» Tasks to perform
a - In the discussion of copyright for jazz improvisations, who gets the composer credit when a jazz album consists of standards?
b - Carry the discussion of copyright for jazz improvisations forward from its final post.

» Selected passage
--- begin ---
I was wondering if anyone knew about the laws regarding sharing transcriptions. I am mostly just curious about say the laws regarding selling a transcription of another artist. Just how much right does an improviser have to his own improvisation?
I guess the improviser holds on to the rights of the musical information within the solo, and so if the the solo is then transcribed then that would be treated almost like any other composition.
I say almost because there would already exist a recorded version on which no rights would have been recognised as the improvisation was not a composition at the time. I suppose it can't become a composition retrospectively.
Basically copyright laws screw improvisers. The person who writes the original melody (which is often hardly even stated) gets all the credit and those who really create most of the music get no recompense.
Not that I am an expert in copyright. It is far too complicated for normal musicians to understand.
An improvisation is a composition. Since it has been preserved on a recording, the improviser owns the rights to it. If you transcribe it, you're infringing on his rights, not the rights of the record company.
They may have a theoretical IP claim to the musical ideas in the solo but this is purely hypothetical unless a transcription is made. A transcription in effect becomes a composition at the point that it is transcribed.
Just look at any the composer credits for any jazz album. If it is standards then the improvising musicians will NOT be credited as having had ANY PART in the composition of the music, despite the fact that their improvisation made the music what it is. Only the 'original' composers get the credit.
This seems to be in direct contradiction to the bit of law you linked to. The crux of the problem is this sentence -
"An artist receives a copyright the moment his or her work is created".
The trouble is that just does not describe most jazz which rather has a combination of authorship, with improvising musicians adding their own statements to the original compositions. The finished composition/improvisation should not belong entirely to either the original composers or the musicians who were doing the improvising as it is a collaboration, the improvising musicians and the original composers have all contributed original material. This is not recognised by the copyright system at present which gives ALL the credit to the original composers and NONE to the improvisers who often created the bulk of the performance.
It is far from clear though as a solo on a standard probably does not constitute an 'original work' which is why the soloist gets no compositional credit in the first place. It may be that it becomes an 'original work' at the moment of transcription as that is the first time that it has been separated from the original composition which is owned by someone else, but maybe not. If the improviser really does own the rights to solo then copyright payment should be due any time that solo is played on the radio or copied for sale on cd, just as if it was part of the composition. But it isn't regarded in this way by copyright law.
I am probably wrong though as I am not a lawyer.
Since for copyright purposes an improv can be considered a composition if it is recorded or written down, can a member of BMI or ASCAP register it as a composition and receive performance royalties for it?
I wonder if jazz musicians have ever considered doing this.
--- end ---
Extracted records
--- begin ---
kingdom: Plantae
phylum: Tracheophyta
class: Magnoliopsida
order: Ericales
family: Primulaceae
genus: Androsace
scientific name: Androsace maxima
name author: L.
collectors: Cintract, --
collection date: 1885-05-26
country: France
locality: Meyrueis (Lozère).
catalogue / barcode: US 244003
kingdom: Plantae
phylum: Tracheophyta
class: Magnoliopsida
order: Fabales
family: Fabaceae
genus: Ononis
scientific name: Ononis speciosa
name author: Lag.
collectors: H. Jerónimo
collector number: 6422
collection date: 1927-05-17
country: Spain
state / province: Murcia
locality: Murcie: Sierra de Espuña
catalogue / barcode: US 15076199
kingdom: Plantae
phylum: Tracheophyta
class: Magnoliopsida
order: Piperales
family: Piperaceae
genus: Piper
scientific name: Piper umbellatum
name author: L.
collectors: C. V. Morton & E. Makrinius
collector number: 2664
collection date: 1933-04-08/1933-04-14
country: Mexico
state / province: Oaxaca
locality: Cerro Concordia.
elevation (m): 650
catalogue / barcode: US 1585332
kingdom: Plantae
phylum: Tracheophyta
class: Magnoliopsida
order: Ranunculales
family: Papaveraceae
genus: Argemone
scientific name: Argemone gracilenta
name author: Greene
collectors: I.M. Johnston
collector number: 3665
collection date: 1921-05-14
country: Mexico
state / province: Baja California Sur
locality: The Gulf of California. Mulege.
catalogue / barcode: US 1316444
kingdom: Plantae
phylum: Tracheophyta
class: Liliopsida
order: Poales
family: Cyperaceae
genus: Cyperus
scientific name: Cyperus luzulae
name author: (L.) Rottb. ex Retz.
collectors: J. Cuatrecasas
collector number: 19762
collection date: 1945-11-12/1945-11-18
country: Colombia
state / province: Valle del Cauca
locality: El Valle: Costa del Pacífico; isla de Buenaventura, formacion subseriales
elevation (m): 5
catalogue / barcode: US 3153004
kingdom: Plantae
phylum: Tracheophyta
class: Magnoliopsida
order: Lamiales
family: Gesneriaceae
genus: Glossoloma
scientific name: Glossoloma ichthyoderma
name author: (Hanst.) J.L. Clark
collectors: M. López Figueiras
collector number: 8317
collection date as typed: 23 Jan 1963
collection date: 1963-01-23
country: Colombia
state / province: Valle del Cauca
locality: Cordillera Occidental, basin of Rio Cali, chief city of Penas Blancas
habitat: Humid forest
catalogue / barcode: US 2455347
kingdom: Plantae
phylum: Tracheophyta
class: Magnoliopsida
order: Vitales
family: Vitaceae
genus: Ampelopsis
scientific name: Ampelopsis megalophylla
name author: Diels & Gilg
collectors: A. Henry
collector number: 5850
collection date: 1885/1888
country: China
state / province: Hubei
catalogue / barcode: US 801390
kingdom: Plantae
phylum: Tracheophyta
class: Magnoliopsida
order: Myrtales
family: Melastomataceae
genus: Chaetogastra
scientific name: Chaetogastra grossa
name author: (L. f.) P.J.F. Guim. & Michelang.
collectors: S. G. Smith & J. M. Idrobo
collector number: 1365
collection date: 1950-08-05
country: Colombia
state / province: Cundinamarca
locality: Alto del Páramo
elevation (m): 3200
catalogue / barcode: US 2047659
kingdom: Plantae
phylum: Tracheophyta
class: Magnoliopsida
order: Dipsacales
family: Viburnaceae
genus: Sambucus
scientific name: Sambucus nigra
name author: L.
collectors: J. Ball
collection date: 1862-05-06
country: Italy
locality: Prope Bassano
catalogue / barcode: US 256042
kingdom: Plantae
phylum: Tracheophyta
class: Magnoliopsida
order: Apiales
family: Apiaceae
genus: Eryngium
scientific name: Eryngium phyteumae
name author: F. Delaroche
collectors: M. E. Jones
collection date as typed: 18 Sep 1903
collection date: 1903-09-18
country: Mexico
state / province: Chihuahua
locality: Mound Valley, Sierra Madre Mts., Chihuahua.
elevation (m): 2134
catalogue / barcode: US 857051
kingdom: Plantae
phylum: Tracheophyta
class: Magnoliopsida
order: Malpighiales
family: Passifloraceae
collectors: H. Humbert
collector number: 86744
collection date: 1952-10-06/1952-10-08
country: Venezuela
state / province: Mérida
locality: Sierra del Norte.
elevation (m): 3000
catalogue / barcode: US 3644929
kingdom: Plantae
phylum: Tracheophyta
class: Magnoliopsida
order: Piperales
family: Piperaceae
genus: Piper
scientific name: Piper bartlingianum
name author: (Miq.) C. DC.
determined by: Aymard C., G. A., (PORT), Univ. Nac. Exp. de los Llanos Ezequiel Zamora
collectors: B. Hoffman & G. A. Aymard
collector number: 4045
--- end ---
» Answers per task
a - Only the original composers get the credit.

b -
If we are to consider the improvisations as a new composition, then the player has not simply recorded the composer's work but created a "derivative work."
In which case, (again not sure about this) he has technically violated the composer's copyright if he didn't have permission.
SO technically, it is illegal (or a gray area) to improvise over standards, but the composers don't care as long as you don't try to claim any authorship over the resulting work.
Someone posted an article about this a while back, if I recall correctly.
Not sure what effect this has on publishing transcriptions, but it's worth noting that on the recording, the improviser is not credited as a composer.
unfortunately, the harvard law review article cited in the earlier thread is no longer available online for free. if there are any practicing attorneys here, heinonline service would have it in their database (volume 118, april 2005). too bad we didn't think to save the contents when it was available.
the gist of the arguments, iirc, is that jazz could not exist if other copyright conventions were applied, since if improvisations were considered as "derivative works", then all recordings of them would be illegal, as PRIOR permission is required to make derivative works.
further, improvisation draws from a common pool of ideas, which, if considered in the same way as composed melodies, would preclude their use by anyone after the first recording of each idea. and, then, there is the common device of deliberate quotations.
the author's conclusion was that the recording could be copyrighted as a 'sound recording', but the 'content' could not. thus transcriptions of improvised solos would not belong to the performer. the transcriber might be able to claim publishing rights, in the manner of an arranger of public domain works.
a gray area in the law, as stated. perhaps not at all in the best interests of jazz musicians to have it settled in litigation.
I dont know if it is technically illegal to improvise over another's work, as long as the composer is getting his royalty for it. Derivative works are only illegal if the composer withholds permission to make the derivation. There must be enough leeway in the rule about derivations to allow for differing styles in performance, including embellishments. Would this extend to improvisation, as long as the original head remains more or less intact?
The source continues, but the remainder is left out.